Kementerian ESDM memperhitungkan Kewajiban Pasar Dalam Negeri untuk Emas, Antam Optimalkan Pasokan Domestik

Kementerian ESDM memperhitungkan Kewajiban Pasar Dalam Negeri untuk Emas, Antam Optimalkan Pasokan Domestik

Oleh : dhiwa

Glitik - Kementerian Energi dan Sumber Daya Mineral (ESDM) sedang mengkaji kebijakan Kewajiban Pasar Domestik (DMO)atau kewajiban pemasok emas di dalam negeri. 

Kebijakan ini bertujuan mengatasi kondisi di mana banyak perusahaan tambang lebih memilih ekspor daripada menjual emas ke PT Aneka Tambang Tbk (ANTM), sehingga Antam harus mengimpor emas batangan dalam jumlah besar untuk memenuhi kebutuhan domestik yang terus meningkat.

Direktur Jenderal Mineral dan Batubara Kementerian ESDM, Tri Wahyudi, menyampaikan bahwa jika DMO diterapkan, pemerintah akan menyalakan operasionalnya agar tidak menimbulkan emisi emas. 

Tri juga menjelaskan bahwa Antam dan PT Freeport Indonesia (PTFI) sebelumnya telah memiliki kerja sama jual beli emas sebanyak 30 ton untuk menekan impor, namun penutupan tambang bawah tanah Freeport di Grasberg, Papua, mengubah situasi tersebut.

Tri menambahkan bahwa pengolahan emas di smelter PTFI di Kawasan Ekonomi Khusus JIIPE, Gresik, Jawa Timur, diperkirakan hanya berjalan sampai akhir Oktober 2025 karena penutupan tambang bawah tanah tersebut.

Sementara itu, Direktur Utama Antam, Achmad Ardianto, mengakui bahwa keterbatasan pasokan emas domestik yang hanya sekitar 1 ton per tahun membuat Antam masih harus mengimpor emas dari pasar internasional. 

Impor tersebut berasal dari perusahaan dan lembaga yang terafiliasi dengan London Bullion Market Association (LBMA), seperti bank emas batangan, kilang, dan pedagang, untuk memastikan kualitas dan keabsahan produk.

Achmad menegaskan bahwa Antam mengambil langkah impor setelah mempertimbangkan opsi pembelian kembali dan sumber lokal emas dari dalam negeri, mengingat penambang tidak memiliki kewajiban menjual ke Antam.

Lebih jauh lagi, Achmad menargetkan agar merek Logam Mulia Antam menjadi ikon emas nasional dan kebanggaan Indonesia.
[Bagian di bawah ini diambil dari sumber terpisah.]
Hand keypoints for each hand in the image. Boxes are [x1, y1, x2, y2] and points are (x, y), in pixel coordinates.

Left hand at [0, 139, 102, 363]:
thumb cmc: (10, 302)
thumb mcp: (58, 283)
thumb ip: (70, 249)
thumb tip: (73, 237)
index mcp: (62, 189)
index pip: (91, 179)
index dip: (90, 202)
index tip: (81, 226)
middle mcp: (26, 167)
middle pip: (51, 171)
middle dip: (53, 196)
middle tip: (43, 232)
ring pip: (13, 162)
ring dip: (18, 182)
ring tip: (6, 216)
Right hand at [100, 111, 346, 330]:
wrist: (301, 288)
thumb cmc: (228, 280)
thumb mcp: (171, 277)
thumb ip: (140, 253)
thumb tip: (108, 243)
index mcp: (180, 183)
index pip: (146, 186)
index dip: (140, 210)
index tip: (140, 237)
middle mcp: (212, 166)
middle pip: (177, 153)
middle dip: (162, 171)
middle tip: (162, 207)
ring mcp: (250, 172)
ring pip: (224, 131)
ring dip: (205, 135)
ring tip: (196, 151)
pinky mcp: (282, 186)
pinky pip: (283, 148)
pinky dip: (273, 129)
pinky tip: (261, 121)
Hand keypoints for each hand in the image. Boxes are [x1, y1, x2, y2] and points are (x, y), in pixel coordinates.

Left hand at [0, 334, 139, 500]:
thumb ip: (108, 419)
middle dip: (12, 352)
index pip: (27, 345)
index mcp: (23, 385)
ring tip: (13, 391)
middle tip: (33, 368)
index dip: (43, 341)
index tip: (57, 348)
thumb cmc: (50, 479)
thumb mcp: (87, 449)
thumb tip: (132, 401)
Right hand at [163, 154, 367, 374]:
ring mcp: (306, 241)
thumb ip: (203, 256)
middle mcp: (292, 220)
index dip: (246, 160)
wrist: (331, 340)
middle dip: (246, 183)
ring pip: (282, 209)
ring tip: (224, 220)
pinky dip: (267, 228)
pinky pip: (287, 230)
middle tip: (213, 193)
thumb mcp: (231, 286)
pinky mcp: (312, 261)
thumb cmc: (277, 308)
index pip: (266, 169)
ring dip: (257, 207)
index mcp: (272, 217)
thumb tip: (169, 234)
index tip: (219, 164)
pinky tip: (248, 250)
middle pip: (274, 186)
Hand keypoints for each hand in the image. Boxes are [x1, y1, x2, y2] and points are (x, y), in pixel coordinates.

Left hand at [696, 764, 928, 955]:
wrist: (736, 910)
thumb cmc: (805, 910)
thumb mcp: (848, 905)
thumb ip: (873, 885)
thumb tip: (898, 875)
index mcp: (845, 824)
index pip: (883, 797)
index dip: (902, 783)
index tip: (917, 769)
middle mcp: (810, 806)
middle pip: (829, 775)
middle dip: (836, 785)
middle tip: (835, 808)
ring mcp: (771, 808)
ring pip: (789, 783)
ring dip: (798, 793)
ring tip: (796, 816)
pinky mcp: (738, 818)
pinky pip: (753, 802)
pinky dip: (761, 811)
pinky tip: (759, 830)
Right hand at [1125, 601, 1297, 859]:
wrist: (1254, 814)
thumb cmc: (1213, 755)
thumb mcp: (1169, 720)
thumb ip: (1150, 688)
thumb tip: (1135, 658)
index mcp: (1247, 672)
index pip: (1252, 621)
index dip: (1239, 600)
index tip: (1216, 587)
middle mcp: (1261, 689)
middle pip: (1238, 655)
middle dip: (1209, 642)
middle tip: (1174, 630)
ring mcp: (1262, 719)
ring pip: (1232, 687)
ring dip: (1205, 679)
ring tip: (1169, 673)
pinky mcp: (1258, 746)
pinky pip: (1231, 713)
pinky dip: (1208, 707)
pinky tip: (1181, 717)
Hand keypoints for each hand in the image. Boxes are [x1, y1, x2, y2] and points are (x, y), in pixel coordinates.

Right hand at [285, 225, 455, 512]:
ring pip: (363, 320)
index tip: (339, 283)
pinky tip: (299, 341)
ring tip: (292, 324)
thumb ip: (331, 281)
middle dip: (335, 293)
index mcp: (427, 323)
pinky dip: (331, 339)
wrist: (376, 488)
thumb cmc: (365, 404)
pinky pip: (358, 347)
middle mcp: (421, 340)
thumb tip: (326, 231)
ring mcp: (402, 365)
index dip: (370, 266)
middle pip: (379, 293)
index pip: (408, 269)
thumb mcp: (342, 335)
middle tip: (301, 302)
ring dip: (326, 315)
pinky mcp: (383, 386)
Dengan penguasaan pasar sebesar 78% di ritel emas, produk emas Antam diolah dan dicetak sepenuhnya di dalam negeri untuk dimanfaatkan oleh masyarakat Indonesia secara luas.

"Tujuan utama adalah menjadikan merek logam muliayang merupakan merek negara ini sebagai simbol kebanggaan Indonesia—emas dari Indonesia, diolah di Indonesia, dibuat jadi kepingan-kepingan di Indonesia, dan dimanfaatkan oleh masyarakat Indonesia,” kata Achmad.